Daher sind Backmischungen, Körner- und Gewürzvormischungen zunehmend bei verantwortungsvoll und handwerklich arbeitenden Bäckern tabu. Bei ihnen gilt das Bäcker-Reinheitsgebot, dass in schmackhaftes Brot-und in Backwaren nur Mehl, Wasser und Salz gehören. Gewürze und Körner werden daher auch mit eigener Rezeptur selbst gemischt. Und dabei ist es natürlich auch selbstverständlich, dass es sich z.B. beim Mehl um Produkte handelt, die aus regionalen Mühlen stammen, die ihrerseits auf die Qualität ihrer anliefernden Bauern beim Getreide setzen.
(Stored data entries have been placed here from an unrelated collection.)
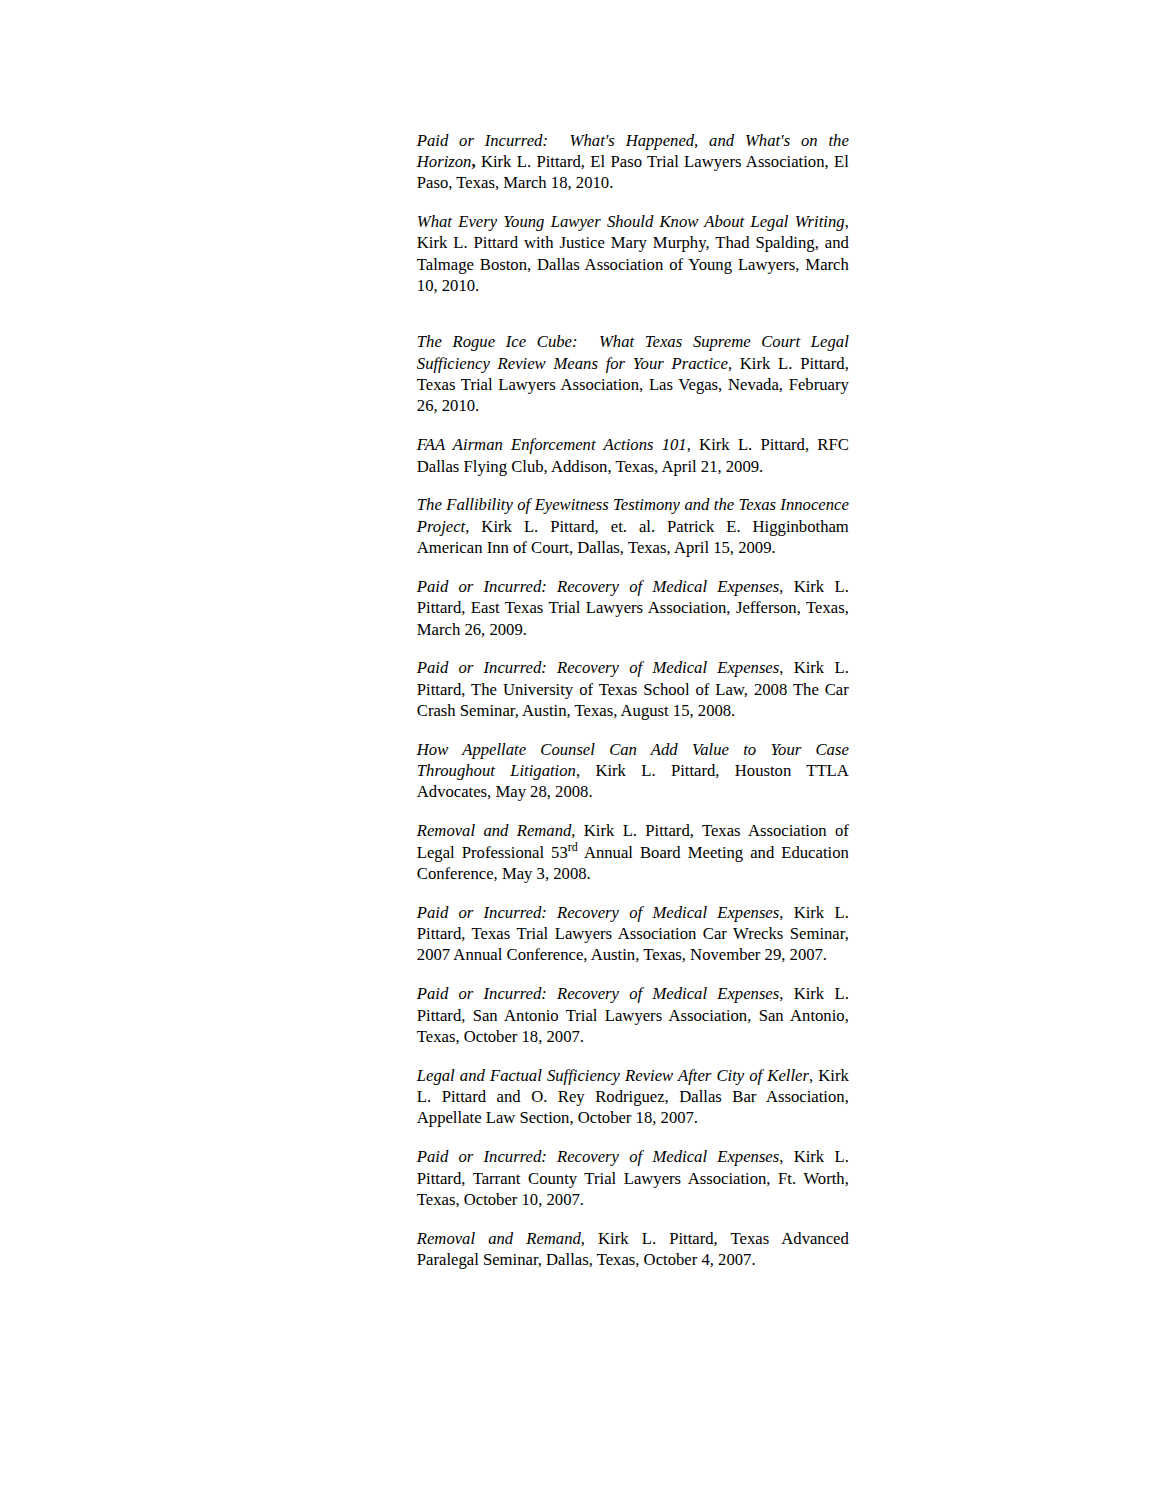Paid or Incurred: What's Happened, and What's on the Horizon, Kirk L. Pittard, El Paso Trial Lawyers Association, El Paso, Texas, March 18, 2010.
What Every Young Lawyer Should Know About Legal Writing, Kirk L. Pittard with Justice Mary Murphy, Thad Spalding, and Talmage Boston, Dallas Association of Young Lawyers, March 10, 2010.
The Rogue Ice Cube: What Texas Supreme Court Legal Sufficiency Review Means for Your Practice, Kirk L. Pittard, Texas Trial Lawyers Association, Las Vegas, Nevada, February 26, 2010.
FAA Airman Enforcement Actions 101, Kirk L. Pittard, RFC Dallas Flying Club, Addison, Texas, April 21, 2009.
The Fallibility of Eyewitness Testimony and the Texas Innocence Project, Kirk L. Pittard, et. al. Patrick E. Higginbotham American Inn of Court, Dallas, Texas, April 15, 2009.
Paid or Incurred: Recovery of Medical Expenses, Kirk L. Pittard, East Texas Trial Lawyers Association, Jefferson, Texas, March 26, 2009.
Paid or Incurred: Recovery of Medical Expenses, Kirk L. Pittard, The University of Texas School of Law, 2008 The Car Crash Seminar, Austin, Texas, August 15, 2008.
How Appellate Counsel Can Add Value to Your Case Throughout Litigation, Kirk L. Pittard, Houston TTLA Advocates, May 28, 2008.
Removal and Remand, Kirk L. Pittard, Texas Association of Legal Professional 53rd Annual Board Meeting and Education Conference, May 3, 2008.
Paid or Incurred: Recovery of Medical Expenses, Kirk L. Pittard, Texas Trial Lawyers Association Car Wrecks Seminar, 2007 Annual Conference, Austin, Texas, November 29, 2007.
Paid or Incurred: Recovery of Medical Expenses, Kirk L. Pittard, San Antonio Trial Lawyers Association, San Antonio, Texas, October 18, 2007.
Legal and Factual Sufficiency Review After City of Keller, Kirk L. Pittard and O. Rey Rodriguez, Dallas Bar Association, Appellate Law Section, October 18, 2007.
Paid or Incurred: Recovery of Medical Expenses, Kirk L. Pittard, Tarrant County Trial Lawyers Association, Ft. Worth, Texas, October 10, 2007.
Removal and Remand, Kirk L. Pittard, Texas Advanced Paralegal Seminar, Dallas, Texas, October 4, 2007.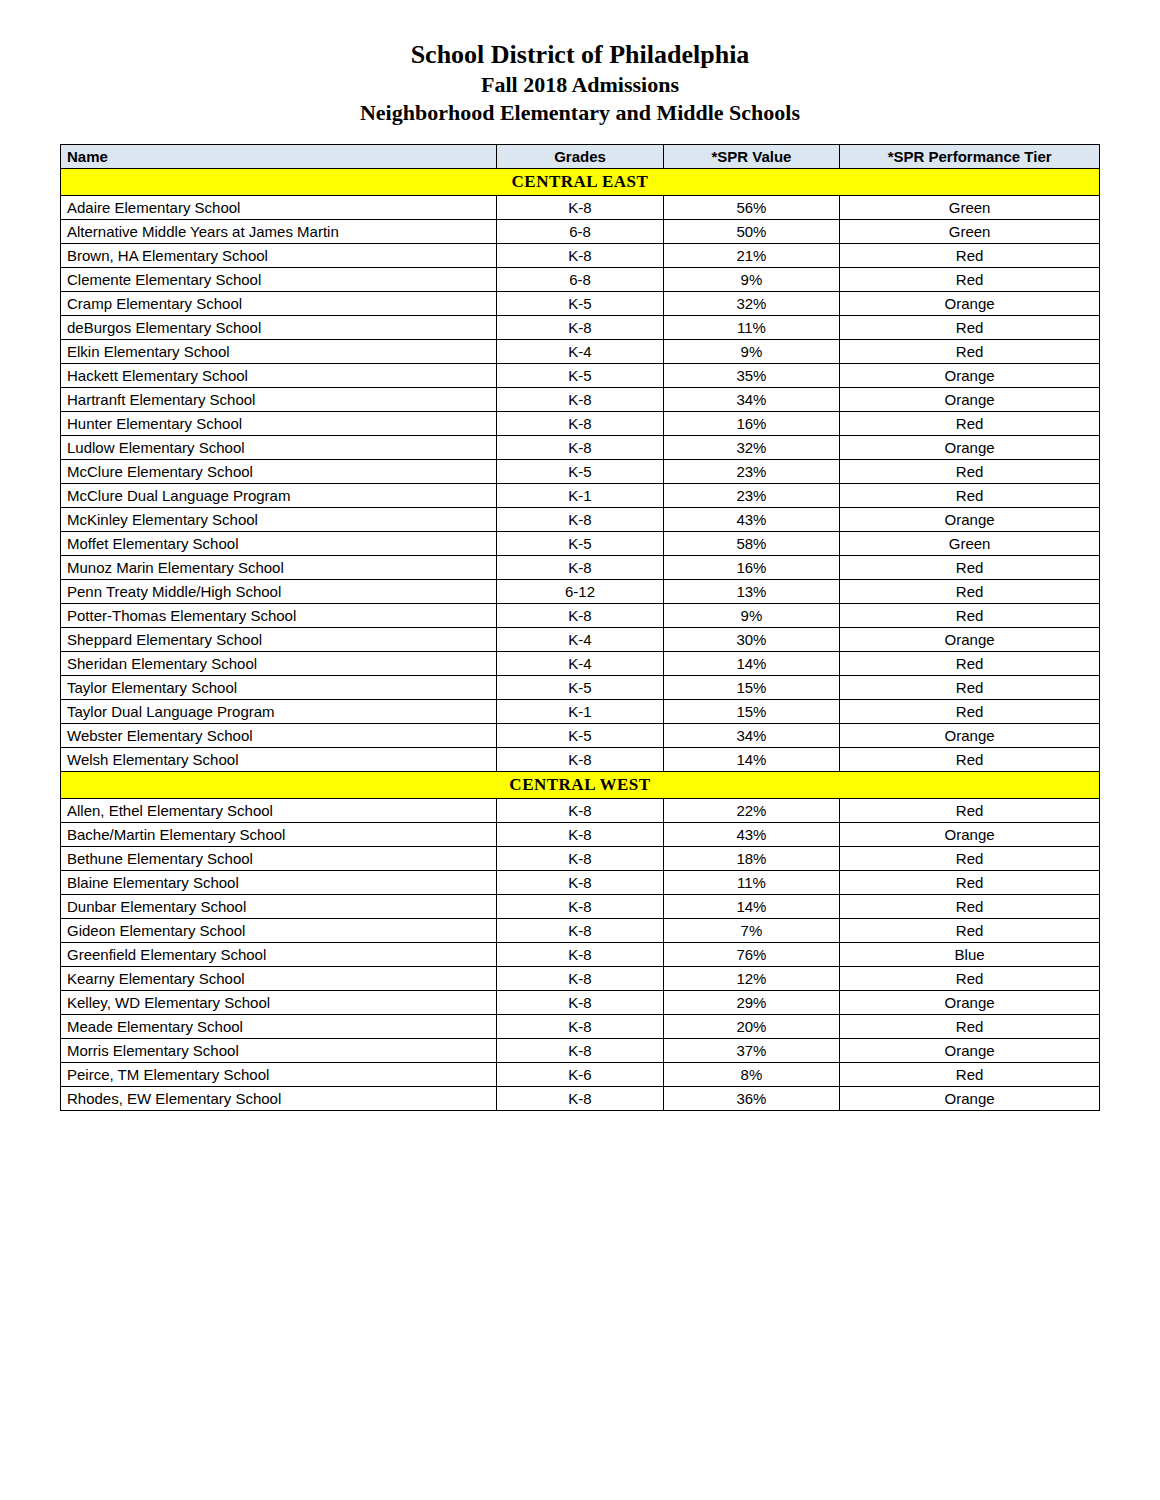School District of Philadelphia
Fall 2018 Admissions
Neighborhood Elementary and Middle Schools
| Name | Grades | *SPR Value | *SPR Performance Tier |
| --- | --- | --- | --- |
| CENTRAL EAST |
| Adaire Elementary School | K-8 | 56% | Green |
| Alternative Middle Years at James Martin | 6-8 | 50% | Green |
| Brown, HA Elementary School | K-8 | 21% | Red |
| Clemente Elementary School | 6-8 | 9% | Red |
| Cramp Elementary School | K-5 | 32% | Orange |
| deBurgos Elementary School | K-8 | 11% | Red |
| Elkin Elementary School | K-4 | 9% | Red |
| Hackett Elementary School | K-5 | 35% | Orange |
| Hartranft Elementary School | K-8 | 34% | Orange |
| Hunter Elementary School | K-8 | 16% | Red |
| Ludlow Elementary School | K-8 | 32% | Orange |
| McClure Elementary School | K-5 | 23% | Red |
| McClure Dual Language Program | K-1 | 23% | Red |
| McKinley Elementary School | K-8 | 43% | Orange |
| Moffet Elementary School | K-5 | 58% | Green |
| Munoz Marin Elementary School | K-8 | 16% | Red |
| Penn Treaty Middle/High School | 6-12 | 13% | Red |
| Potter-Thomas Elementary School | K-8 | 9% | Red |
| Sheppard Elementary School | K-4 | 30% | Orange |
| Sheridan Elementary School | K-4 | 14% | Red |
| Taylor Elementary School | K-5 | 15% | Red |
| Taylor Dual Language Program | K-1 | 15% | Red |
| Webster Elementary School | K-5 | 34% | Orange |
| Welsh Elementary School | K-8 | 14% | Red |
| CENTRAL WEST |
| Allen, Ethel Elementary School | K-8 | 22% | Red |
| Bache/Martin Elementary School | K-8 | 43% | Orange |
| Bethune Elementary School | K-8 | 18% | Red |
| Blaine Elementary School | K-8 | 11% | Red |
| Dunbar Elementary School | K-8 | 14% | Red |
| Gideon Elementary School | K-8 | 7% | Red |
| Greenfield Elementary School | K-8 | 76% | Blue |
| Kearny Elementary School | K-8 | 12% | Red |
| Kelley, WD Elementary School | K-8 | 29% | Orange |
| Meade Elementary School | K-8 | 20% | Red |
| Morris Elementary School | K-8 | 37% | Orange |
| Peirce, TM Elementary School | K-6 | 8% | Red |
| Rhodes, EW Elementary School | K-8 | 36% | Orange |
Wer so arbeitet, gewinnt mit seinen Produkten dennoch ein eindeutiges geschmackliches Profil, wenn dem Teig die notwendige Zeit gelassen wird, nämlich die Zeit um zu reifen, um Aromen natürlich zu entwickeln und um Wasser zu binden. Slow Food Altmühlfranken ist sich sicher, dass hier der Schlüssel des Erfolgs guter Produkte liegt. Wir als Verbraucher müssen wieder lernen, wie Zeit schmeckt. Dies gilt nicht nur beim Brot, sondern bei nahezu allen unseren Lebensmitteln. Diese Zeit ist aber dann auch ihren Preis wert und dies ist etwas entscheiden anders als preiswert oder billig.